Başbakan kurtlar vadisini çakallara bırakmıyor

Daha geniş anlamıyla toplumu yönetme gücüne, yani iktidara kimin sahip olduğu ve gücü nasıl kullandığı ile doğrudan ilişkilidir. Bazı bazı bazılarının küçümseyerek kullandığı bir kavram olan siyaset, küçümsenmeyecek kadar her birey ya da vatandaş için hayatının her alanında çok önemli sonuçlar doğurabilir.

Toplumun ortak malı olan değerlerin, çoğunluğun elinden alınıp, daha özel bir gruba tahsis edilmesine karar veren, çoğunluğu mutlu ya da mutsuz edebilecek kararları oluşturan ve uygulayan da hep siyaset mekanizması olmuştur.

Halk olarak siyasetin önemine son yıllarda varmış olmamızın hissedilmesi insana huzur veriyor. Boş vaatlerin karın doyurmadığını bilerek her nutuk atana da promosyon olarak alkış hediye edilmiyor.
Takım tutar gibi parti taraftarı olanlar hariç, hizmet edenlere hizmetin karşılığı olarak oy verenlerin sayılarının halkın yarısına tekabül etmesinin ülkemizin geleceğine yarar sağlayacağı ümit ediliyor.
Sağlam projelerle seçim stratejileri geliştirmeyen ve inandırıcı olmayan projelerle halkın karşısına çıkan siyasetçilerin kaybetmeye mahkum olduğu gözlemleniyor.

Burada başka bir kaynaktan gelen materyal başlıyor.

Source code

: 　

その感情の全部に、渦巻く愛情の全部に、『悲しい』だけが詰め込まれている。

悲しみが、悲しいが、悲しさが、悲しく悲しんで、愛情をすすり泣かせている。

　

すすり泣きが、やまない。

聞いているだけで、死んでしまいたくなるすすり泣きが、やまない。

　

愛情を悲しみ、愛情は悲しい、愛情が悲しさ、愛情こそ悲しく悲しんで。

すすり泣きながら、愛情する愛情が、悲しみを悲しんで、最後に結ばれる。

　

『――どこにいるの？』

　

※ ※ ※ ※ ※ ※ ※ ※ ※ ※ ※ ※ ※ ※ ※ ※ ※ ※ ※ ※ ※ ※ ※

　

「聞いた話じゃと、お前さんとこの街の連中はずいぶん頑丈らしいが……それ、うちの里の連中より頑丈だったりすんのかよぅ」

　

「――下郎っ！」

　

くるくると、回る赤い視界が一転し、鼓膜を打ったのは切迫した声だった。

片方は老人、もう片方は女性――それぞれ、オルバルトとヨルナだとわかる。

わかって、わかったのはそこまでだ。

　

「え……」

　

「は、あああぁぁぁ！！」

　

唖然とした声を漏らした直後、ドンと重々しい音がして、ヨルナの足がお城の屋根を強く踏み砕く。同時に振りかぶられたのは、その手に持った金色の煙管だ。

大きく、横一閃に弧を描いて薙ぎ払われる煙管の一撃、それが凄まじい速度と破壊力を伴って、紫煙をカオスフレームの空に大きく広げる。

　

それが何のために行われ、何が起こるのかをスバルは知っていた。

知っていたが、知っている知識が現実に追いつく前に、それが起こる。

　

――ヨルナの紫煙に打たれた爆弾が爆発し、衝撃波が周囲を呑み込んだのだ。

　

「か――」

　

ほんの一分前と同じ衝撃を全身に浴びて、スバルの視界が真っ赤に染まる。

Kaybedeceğini bile bile aday olmak yerine yıpranmamak adına kenarda kendilerini kızağa almış siyasetçiler ise önümüzdeki yıllarda yıllanmış şarap gibi halkın karşısına çıkmak için bekliyorlar.
Yalnız geçmiş yıllarda olduğu gibi ülkemizde şaraba arz ve talebin düşük olduğunu hesap edemeden yıllanmış şarap hali almalarına ise bir anlam verilemiyor.

Başbakan Recep Tayyip Erdoğan'ın önümüzdeki yerel seçimlere çok önem verdiği konuşulurken, hatır için kimsenin aday gösterilmeyeceği gibi bazı kriterler kulaktan kulağa fısıldanıyor.

“Siyaset sadece siyasetle uğraşanlara bırakılamayacak denli önemli bir konudur” düşüncesiyle siyasete inandıkları parti neferi olarak aday olanlar ise bir takım oyunlarla karşı karşıya kalabiliyorlar.
Mesela parti teşkilatı mensupları haricindeki kişilerin vizyon ve misyonları olsa dahi aday yapılmalarının düşük ihtimal olduğu söylenerek aday adayı olmalarına set koyma girişimlerine de şahit olunuyor.
Yalnız ülke birliği ve dirliği için hizmet etmek için yola çıkanların görmezden gelinemeyeceğini hesap edemeden bu tür söylemlere girenler yanıldıklarını anlayacaklar. Bu yanılgının çok yaşanması sonucu değil midir ki! çok partinin tabela partisi konumuna gelmesi…

Ülkemiz siyasi tarihi boyunca Ak Partinin iktidara gelmesine kadar her zaman iktidar olan parti bir sonra ki seçime hep kan kaybederek girmiştir. Ak Parti tüm dengeleri alt üst ederek, her iktidar sonrası girdiği seçimlerde oylarını yükseltmiş ve muhalefetin oyları düşmüştür.

Ak Parti’nin bu başarısının altındaki güç ve denge unsurunun Başbakan Recep Tayyip Erdoğan’ın olduğunu hemen hemen herkes tahmin edebiliyor. Halk Başbakan’a güveniyor ve Başbakan’da bu güveni boşa çıkarmamak adına adayları belirleme sürecinde oto kontrolü hiçbir zaman kendi kontrolü dışında başı boş bırakmıyor.

Başbakan’ın aday belirleme çalışmasında gösterdiği titiz çalışmayı olumlu karşılıyorum. Sebebine gelince; Başbakan kurtlar vadisini çakallara bırakmıyor.